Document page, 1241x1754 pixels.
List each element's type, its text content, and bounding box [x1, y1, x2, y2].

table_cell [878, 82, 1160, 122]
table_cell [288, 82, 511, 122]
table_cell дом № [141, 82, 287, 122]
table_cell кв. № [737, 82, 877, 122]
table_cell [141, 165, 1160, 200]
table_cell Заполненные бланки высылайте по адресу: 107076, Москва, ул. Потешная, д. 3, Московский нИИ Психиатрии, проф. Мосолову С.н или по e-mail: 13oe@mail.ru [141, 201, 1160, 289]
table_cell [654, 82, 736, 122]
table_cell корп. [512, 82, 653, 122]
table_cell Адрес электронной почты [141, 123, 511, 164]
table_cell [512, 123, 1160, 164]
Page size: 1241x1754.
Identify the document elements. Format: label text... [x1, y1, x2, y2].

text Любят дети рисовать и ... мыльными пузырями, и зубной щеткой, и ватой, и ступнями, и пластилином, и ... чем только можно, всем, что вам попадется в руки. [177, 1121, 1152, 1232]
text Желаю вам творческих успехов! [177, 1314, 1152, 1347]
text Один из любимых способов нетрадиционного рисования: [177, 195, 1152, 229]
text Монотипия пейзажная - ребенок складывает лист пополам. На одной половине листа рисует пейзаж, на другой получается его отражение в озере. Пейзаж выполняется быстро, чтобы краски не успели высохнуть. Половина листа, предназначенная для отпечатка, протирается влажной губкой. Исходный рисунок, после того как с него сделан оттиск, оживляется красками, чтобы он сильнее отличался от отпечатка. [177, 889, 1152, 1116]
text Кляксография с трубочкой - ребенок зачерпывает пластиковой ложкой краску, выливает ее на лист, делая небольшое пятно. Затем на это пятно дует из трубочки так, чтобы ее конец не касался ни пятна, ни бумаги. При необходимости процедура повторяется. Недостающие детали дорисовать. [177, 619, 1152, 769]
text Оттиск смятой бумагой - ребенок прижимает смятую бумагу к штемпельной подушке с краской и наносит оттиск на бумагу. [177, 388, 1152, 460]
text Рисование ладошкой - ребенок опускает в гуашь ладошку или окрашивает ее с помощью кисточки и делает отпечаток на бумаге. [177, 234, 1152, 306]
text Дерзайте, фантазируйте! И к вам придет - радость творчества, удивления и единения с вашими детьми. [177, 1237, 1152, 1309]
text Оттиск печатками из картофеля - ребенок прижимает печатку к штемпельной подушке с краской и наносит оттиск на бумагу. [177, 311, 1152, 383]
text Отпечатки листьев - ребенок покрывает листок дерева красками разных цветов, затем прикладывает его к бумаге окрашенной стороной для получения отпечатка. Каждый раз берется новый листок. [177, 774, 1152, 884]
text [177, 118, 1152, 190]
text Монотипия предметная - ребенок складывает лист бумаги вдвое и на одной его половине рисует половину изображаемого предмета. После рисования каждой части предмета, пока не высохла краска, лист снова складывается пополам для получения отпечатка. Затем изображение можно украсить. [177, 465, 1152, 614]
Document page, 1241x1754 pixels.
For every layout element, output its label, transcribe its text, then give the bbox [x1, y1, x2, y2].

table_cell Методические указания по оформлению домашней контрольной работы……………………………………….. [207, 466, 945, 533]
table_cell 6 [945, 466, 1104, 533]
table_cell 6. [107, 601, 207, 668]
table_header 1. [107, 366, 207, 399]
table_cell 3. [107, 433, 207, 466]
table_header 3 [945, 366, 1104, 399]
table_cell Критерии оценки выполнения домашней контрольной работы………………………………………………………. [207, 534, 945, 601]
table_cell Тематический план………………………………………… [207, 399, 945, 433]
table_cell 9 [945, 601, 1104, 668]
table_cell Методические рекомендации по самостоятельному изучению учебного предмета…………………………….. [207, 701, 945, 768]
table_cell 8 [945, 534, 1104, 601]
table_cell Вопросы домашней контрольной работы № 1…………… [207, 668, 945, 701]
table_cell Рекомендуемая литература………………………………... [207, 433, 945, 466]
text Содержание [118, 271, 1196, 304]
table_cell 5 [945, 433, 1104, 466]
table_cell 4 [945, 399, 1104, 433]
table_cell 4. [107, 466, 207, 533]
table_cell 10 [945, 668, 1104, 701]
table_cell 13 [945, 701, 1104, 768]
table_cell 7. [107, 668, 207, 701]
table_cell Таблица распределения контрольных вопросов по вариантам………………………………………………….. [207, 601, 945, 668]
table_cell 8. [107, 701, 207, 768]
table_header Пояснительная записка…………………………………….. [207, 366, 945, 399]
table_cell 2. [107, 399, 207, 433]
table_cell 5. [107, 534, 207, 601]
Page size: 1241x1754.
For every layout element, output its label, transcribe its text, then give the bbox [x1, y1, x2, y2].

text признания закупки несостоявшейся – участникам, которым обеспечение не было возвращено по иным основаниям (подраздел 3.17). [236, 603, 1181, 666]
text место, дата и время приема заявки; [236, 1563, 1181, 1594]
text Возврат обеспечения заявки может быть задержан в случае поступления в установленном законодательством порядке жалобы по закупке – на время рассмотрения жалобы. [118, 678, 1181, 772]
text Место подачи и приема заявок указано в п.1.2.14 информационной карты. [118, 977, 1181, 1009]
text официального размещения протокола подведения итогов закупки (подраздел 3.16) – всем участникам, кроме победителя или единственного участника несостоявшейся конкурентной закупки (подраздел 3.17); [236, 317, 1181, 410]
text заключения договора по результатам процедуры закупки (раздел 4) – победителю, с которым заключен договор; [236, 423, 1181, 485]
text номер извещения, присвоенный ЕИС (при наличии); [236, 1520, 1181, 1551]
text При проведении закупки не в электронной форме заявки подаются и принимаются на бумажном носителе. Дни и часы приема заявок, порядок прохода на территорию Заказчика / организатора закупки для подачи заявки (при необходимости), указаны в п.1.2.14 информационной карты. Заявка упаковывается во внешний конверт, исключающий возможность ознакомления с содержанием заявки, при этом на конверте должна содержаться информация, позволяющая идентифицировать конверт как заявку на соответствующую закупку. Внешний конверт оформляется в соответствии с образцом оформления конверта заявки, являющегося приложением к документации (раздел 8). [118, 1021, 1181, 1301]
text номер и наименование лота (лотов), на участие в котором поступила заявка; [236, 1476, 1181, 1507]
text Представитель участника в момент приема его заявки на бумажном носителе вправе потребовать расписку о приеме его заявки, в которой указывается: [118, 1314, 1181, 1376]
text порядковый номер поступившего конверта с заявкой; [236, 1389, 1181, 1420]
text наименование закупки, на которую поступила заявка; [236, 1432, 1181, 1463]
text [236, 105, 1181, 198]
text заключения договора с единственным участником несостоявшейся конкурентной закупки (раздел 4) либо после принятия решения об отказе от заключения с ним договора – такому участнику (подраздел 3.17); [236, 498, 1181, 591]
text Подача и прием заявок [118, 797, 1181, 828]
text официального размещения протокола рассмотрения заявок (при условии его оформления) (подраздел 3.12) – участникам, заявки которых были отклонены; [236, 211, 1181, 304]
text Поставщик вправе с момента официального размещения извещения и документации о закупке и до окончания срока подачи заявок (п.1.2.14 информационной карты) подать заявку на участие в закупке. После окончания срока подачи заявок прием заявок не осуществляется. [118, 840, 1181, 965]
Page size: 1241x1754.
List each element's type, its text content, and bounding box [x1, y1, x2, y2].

• Brief
Return the listing above in full, character for character.

• Result of this exercise
Document page, 1241x1754 pixels.
List each element's type, its text content, and bounding box [x1, y1, x2, y2].

table_cell [878, 82, 1160, 122]
table_cell [288, 82, 511, 122]
table_cell дом № [141, 82, 287, 122]
table_cell кв. № [737, 82, 877, 122]
table_cell [141, 165, 1160, 200]
table_cell Заполненные бланки высылайте по адресу: 107076, Москва, ул. Потешная, д. 3, Московский нИИ Психиатрии, проф. Мосолову С.н или по e-mail: 13oe@mail.ru [141, 201, 1160, 289]
table_cell [654, 82, 736, 122]
table_cell корп. [512, 82, 653, 122]
table_cell Адрес электронной почты [141, 123, 511, 164]
table_cell [512, 123, 1160, 164]
Page size: 1241x1754.
Identify the document elements. Format: label text... [x1, y1, x2, y2].

text Любят дети рисовать и ... мыльными пузырями, и зубной щеткой, и ватой, и ступнями, и пластилином, и ... чем только можно, всем, что вам попадется в руки. [177, 1121, 1152, 1232]
text Желаю вам творческих успехов! [177, 1314, 1152, 1347]
text Один из любимых способов нетрадиционного рисования: [177, 195, 1152, 229]
text Монотипия пейзажная - ребенок складывает лист пополам. На одной половине листа рисует пейзаж, на другой получается его отражение в озере. Пейзаж выполняется быстро, чтобы краски не успели высохнуть. Половина листа, предназначенная для отпечатка, протирается влажной губкой. Исходный рисунок, после того как с него сделан оттиск, оживляется красками, чтобы он сильнее отличался от отпечатка. [177, 889, 1152, 1116]
text Кляксография с трубочкой - ребенок зачерпывает пластиковой ложкой краску, выливает ее на лист, делая небольшое пятно. Затем на это пятно дует из трубочки так, чтобы ее конец не касался ни пятна, ни бумаги. При необходимости процедура повторяется. Недостающие детали дорисовать. [177, 619, 1152, 769]
text Оттиск смятой бумагой - ребенок прижимает смятую бумагу к штемпельной подушке с краской и наносит оттиск на бумагу. [177, 388, 1152, 460]
text Рисование ладошкой - ребенок опускает в гуашь ладошку или окрашивает ее с помощью кисточки и делает отпечаток на бумаге. [177, 234, 1152, 306]
text Дерзайте, фантазируйте! И к вам придет - радость творчества, удивления и единения с вашими детьми. [177, 1237, 1152, 1309]
text Оттиск печатками из картофеля - ребенок прижимает печатку к штемпельной подушке с краской и наносит оттиск на бумагу. [177, 311, 1152, 383]
text Отпечатки листьев - ребенок покрывает листок дерева красками разных цветов, затем прикладывает его к бумаге окрашенной стороной для получения отпечатка. Каждый раз берется новый листок. [177, 774, 1152, 884]
text [177, 118, 1152, 190]
text Монотипия предметная - ребенок складывает лист бумаги вдвое и на одной его половине рисует половину изображаемого предмета. После рисования каждой части предмета, пока не высохла краска, лист снова складывается пополам для получения отпечатка. Затем изображение можно украсить. [177, 465, 1152, 614]
Document page, 1241x1754 pixels.
For every layout element, output its label, transcribe its text, then give the bbox [x1, y1, x2, y2].

table_cell Методические указания по оформлению домашней контрольной работы……………………………………….. [207, 466, 945, 533]
table_cell 6 [945, 466, 1104, 533]
table_cell 6. [107, 601, 207, 668]
table_header 1. [107, 366, 207, 399]
table_cell 3. [107, 433, 207, 466]
table_header 3 [945, 366, 1104, 399]
table_cell Критерии оценки выполнения домашней контрольной работы………………………………………………………. [207, 534, 945, 601]
table_cell Тематический план………………………………………… [207, 399, 945, 433]
table_cell 9 [945, 601, 1104, 668]
table_cell Методические рекомендации по самостоятельному изучению учебного предмета…………………………….. [207, 701, 945, 768]
table_cell 8 [945, 534, 1104, 601]
table_cell Вопросы домашней контрольной работы № 1…………… [207, 668, 945, 701]
table_cell Рекомендуемая литература………………………………... [207, 433, 945, 466]
text Содержание [118, 271, 1196, 304]
table_cell 5 [945, 433, 1104, 466]
table_cell 4 [945, 399, 1104, 433]
table_cell 4. [107, 466, 207, 533]
table_cell 10 [945, 668, 1104, 701]
table_cell 13 [945, 701, 1104, 768]
table_cell 7. [107, 668, 207, 701]
table_cell Таблица распределения контрольных вопросов по вариантам………………………………………………….. [207, 601, 945, 668]
table_cell 8. [107, 701, 207, 768]
table_header Пояснительная записка…………………………………….. [207, 366, 945, 399]
table_cell 2. [107, 399, 207, 433]
table_cell 5. [107, 534, 207, 601]
Page size: 1241x1754.
For every layout element, output its label, transcribe its text, then give the bbox [x1, y1, x2, y2].

text признания закупки несостоявшейся – участникам, которым обеспечение не было возвращено по иным основаниям (подраздел 3.17). [236, 603, 1181, 666]
text место, дата и время приема заявки; [236, 1563, 1181, 1594]
text Возврат обеспечения заявки может быть задержан в случае поступления в установленном законодательством порядке жалобы по закупке – на время рассмотрения жалобы. [118, 678, 1181, 772]
text Место подачи и приема заявок указано в п.1.2.14 информационной карты. [118, 977, 1181, 1009]
text официального размещения протокола подведения итогов закупки (подраздел 3.16) – всем участникам, кроме победителя или единственного участника несостоявшейся конкурентной закупки (подраздел 3.17); [236, 317, 1181, 410]
text заключения договора по результатам процедуры закупки (раздел 4) – победителю, с которым заключен договор; [236, 423, 1181, 485]
text номер извещения, присвоенный ЕИС (при наличии); [236, 1520, 1181, 1551]
text При проведении закупки не в электронной форме заявки подаются и принимаются на бумажном носителе. Дни и часы приема заявок, порядок прохода на территорию Заказчика / организатора закупки для подачи заявки (при необходимости), указаны в п.1.2.14 информационной карты. Заявка упаковывается во внешний конверт, исключающий возможность ознакомления с содержанием заявки, при этом на конверте должна содержаться информация, позволяющая идентифицировать конверт как заявку на соответствующую закупку. Внешний конверт оформляется в соответствии с образцом оформления конверта заявки, являющегося приложением к документации (раздел 8). [118, 1021, 1181, 1301]
text номер и наименование лота (лотов), на участие в котором поступила заявка; [236, 1476, 1181, 1507]
text Представитель участника в момент приема его заявки на бумажном носителе вправе потребовать расписку о приеме его заявки, в которой указывается: [118, 1314, 1181, 1376]
text порядковый номер поступившего конверта с заявкой; [236, 1389, 1181, 1420]
text наименование закупки, на которую поступила заявка; [236, 1432, 1181, 1463]
text [236, 105, 1181, 198]
text заключения договора с единственным участником несостоявшейся конкурентной закупки (раздел 4) либо после принятия решения об отказе от заключения с ним договора – такому участнику (подраздел 3.17); [236, 498, 1181, 591]
text Подача и прием заявок [118, 797, 1181, 828]
text официального размещения протокола рассмотрения заявок (при условии его оформления) (подраздел 3.12) – участникам, заявки которых были отклонены; [236, 211, 1181, 304]
text Поставщик вправе с момента официального размещения извещения и документации о закупке и до окончания срока подачи заявок (п.1.2.14 информационной карты) подать заявку на участие в закупке. После окончания срока подачи заявок прием заявок не осуществляется. [118, 840, 1181, 965]
Page size: 1241x1754.
List each element's type, its text content, and bounding box [x1, y1, x2, y2].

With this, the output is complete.